5. Bell, horns (3‘40‘‘). Von Schiffssirenen durchzogen, spielt der fünfte Abschnitt an auf das Buch Les cloches de Bâle [Die Glocken von Basel]: Ein virtuelles Geläut aus synthetischen Tönen antwortet auf Schallaufnahmen und

-rekonstruktionen von tatsächlichen Glocken. Das Geläut entfaltet Strukturen, die vor 25 Jahren komponiert wurden, damals eine zeitraubende Prozedur. Heute können diese Strukturen, in Echtzeit durch einfache Gesten aufgerufen, glockenartige Klänge hervorbringen, aber ebenso gut flüssige oder springende Texturen. Die Spatialisation füllt den Raum, indem sie die Klangquellen zerlegt und in vorgetäuschten Bewegungsvorgängen dematerialisiert.

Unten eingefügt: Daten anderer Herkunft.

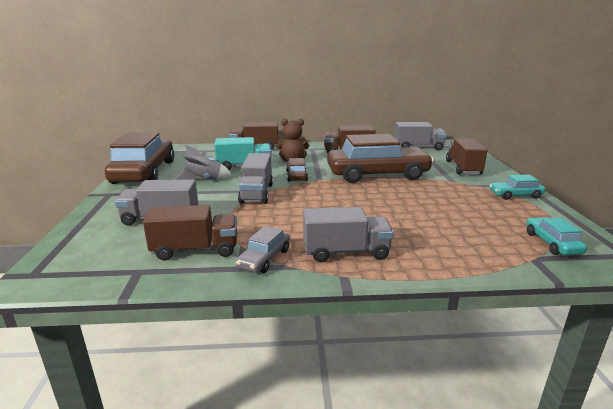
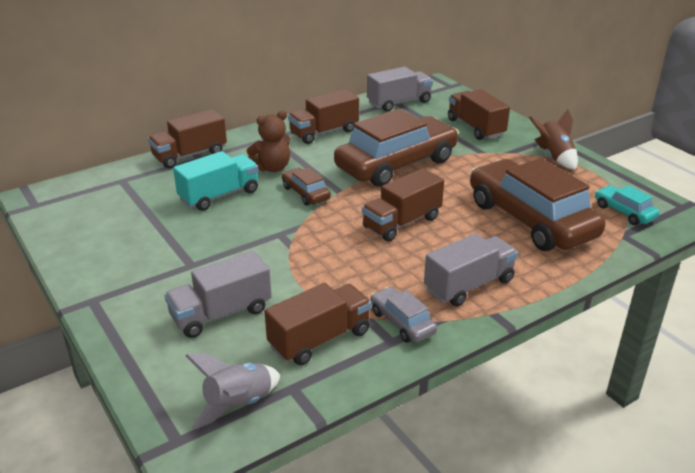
camera: 30 degrees left, 10 degrees up
(144, 172) = (87, 247): brown car -> brown car (530, 219)
(204, 180) = (194, 235): grey rocket -> grey rocket (238, 404)
(256, 193) = (290, 236): grey truck -> none
(264, 258) = (402, 322): grey car -> grey car turned 150 degrees clockwise
(341, 204) = (402, 222): none -> brown truck
(515, 195) = (554, 157): turquoise car -> brown rocket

Resonant Soundscapes wurde in Marseille mit meinem eigenen G3-Laptop realisiert, unter Verwendung der folgenden Software: MaxMSP, ProTools, Sound Hack, Peak, MusicV. Einige Klänge habe ich mit dem „Yamaha Disklavier“ aufgenommen (siehe oben).

Resonant Soundscapes ist ein Stück für „Tonband“ (für Schallspeichermedium), aber es kamen gewisse Werkzeuge zum Einsatz, die die Echtzeit-Kontrolle von Klangvorgängen ermöglichen, insbesondere MaxMSP und das Disklavier. So wurden auf bestimmte „Akkorde“ abgestimmte Resonanzfilter in Echtzeit gespielt, ebenso wie die inharmonischen Glockenklänge, die ich vor vielen Jahren hergestellt habe und die jetzt in flüssige oder springende Texturen verwandelt wurden. Die achtkanalige Spatialisation – Resonant Sound Spaces – geschah auf einem G4-Computer unter Verwendung der von Laurent Pottier implementierten Software „Holophon“.

Recht herzlich möchte ich mich für die Mitarbeit von Denis Lorrain, Antonio Souza Dias, Daniel Arfib und natürlich Laurent Pottier bedanken. Vielen Dank auch an Vincent Verfaille und Jérôme Decque für ihre Hilfe.